Sunday, January 16, 2011

Them Injuns

Matt came by the other day with a turntable for me. I was complaining on Christmas morning that I hadn't owned a working turntable for years and Matt promised to find me one - he has a way of getting stuff like that. So I've been playing a lot of vinyl. I started off with my old Tom T. Hall albums. I had dozens of his albums when Arlene and I were together but when we separated she kept them. I have never understood why she wanted them - probably because she knew I did. Tom T. Hall used to make an album a year back in the 70's and 80's, each with 10 songs that all sounded pretty much the same. When CDs came around his albums were quickly deleted and only his greatest hits packages crossed the digital divide. I had to go to Ebay to find the ones I remembered. It was a nice stroll down memory lane. I also listened to Pete Townshend's White City and the first  album by The Phlorescent Leech and Eddie.

After the first Le Bonx session in the summer of '77, I wanted to issue "Them Injuns" as a single or at least include it on the still-in-progress Won Out album. Arlene, who had enthusiastically participated in the recording, was dead set against it ever seeing the light of day so she voted an emphatic "no". Steve, like me, thought we were on to something but he was all for making an entire punk jazz album.

For most of the Le Bonx material I would introduce a theme or motif on the bass and the others would follow along and we'd let the song develop until it reached a logical conclusion or I figured it had gone on long enough. For "Them Injuns" I grabbed a pair of maracas that were lying around and improvised the break. Originally I was planning to recite a story about a battle between cowboys and Indians while Steve thumped away in the background, but, very much in the tradition of "Wa", I cut it short and kept it simple. The result is,  I think, one of the best songs on the album. When I pulled the song "Whatever You Want" out of mothballs for theb "Wa" single, I mixed "Them Injuns" into the track. You can hear it faintly in the background between verses.

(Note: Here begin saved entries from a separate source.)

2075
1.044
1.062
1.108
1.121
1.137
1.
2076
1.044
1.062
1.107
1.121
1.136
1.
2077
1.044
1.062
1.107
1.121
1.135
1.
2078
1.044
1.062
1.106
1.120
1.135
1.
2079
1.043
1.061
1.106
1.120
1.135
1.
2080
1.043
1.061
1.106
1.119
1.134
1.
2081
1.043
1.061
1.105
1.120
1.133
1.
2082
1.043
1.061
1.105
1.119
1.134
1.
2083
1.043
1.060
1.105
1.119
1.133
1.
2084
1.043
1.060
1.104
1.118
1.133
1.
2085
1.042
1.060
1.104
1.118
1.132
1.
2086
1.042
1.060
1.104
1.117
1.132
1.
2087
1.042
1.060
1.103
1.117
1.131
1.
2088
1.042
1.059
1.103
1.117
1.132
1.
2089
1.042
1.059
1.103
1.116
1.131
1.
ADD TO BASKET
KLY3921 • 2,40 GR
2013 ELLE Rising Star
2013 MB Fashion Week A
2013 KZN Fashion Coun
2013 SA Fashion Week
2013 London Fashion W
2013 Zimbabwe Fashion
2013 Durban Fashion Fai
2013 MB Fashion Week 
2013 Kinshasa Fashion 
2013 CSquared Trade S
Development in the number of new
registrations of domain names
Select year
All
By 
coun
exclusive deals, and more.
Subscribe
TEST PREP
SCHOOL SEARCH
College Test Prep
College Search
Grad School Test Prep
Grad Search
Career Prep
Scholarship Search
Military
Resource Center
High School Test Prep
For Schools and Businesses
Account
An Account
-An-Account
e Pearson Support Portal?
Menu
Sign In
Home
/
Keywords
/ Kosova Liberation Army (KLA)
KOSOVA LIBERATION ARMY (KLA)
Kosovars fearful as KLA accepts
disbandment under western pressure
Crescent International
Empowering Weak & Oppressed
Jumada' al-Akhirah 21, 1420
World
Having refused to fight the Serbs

My new turntable - it's a Dual and it's coo-al, heh heh
Matt found a box of letters I'd written to his mother, Nancy, and was kind enough to let me read them. In 1977 I was working at the Gingerbread House in Oakland. At the time it was a fledgling greeting card company - it morphed into the famous restaurant a few years later.  As the office manager, it was my job to organize the place and fend off sales reps from different suppliers. Many of the letters to Nancy are written on Gingerbread House stationary. My biggest weakness (and strength?) as a songwriter is that I can only rarely write about anything but me. My songs read like a diary of my many romantic missteps. The songs on Le Bonx gave me an opportunity to climb out of that rut - or get out of that groove. There's not a single lyric about love and no references, however obscure, to matters of the heart. The letters make it very clear that I was still very much in love with Nancy although it appears that at that particular time we were not seeing a lot of each other.

"Them Injuns" was one of the first handful of songs we recorded for Le Bonx. It's got a lot of energy - we'd just discovered this great new way of expressing ourselves and it was pretty exciting. Arlene in particular came up with some amazing stuff. Her playing up to that point had been efficient but not terribly interesting. It always amazed me that someone with as much musical training as she had could have a hard time improvising. Her parts on the records were usually dictated by me. But on Le Bonx she really cut loose - especially on the earlier tracks.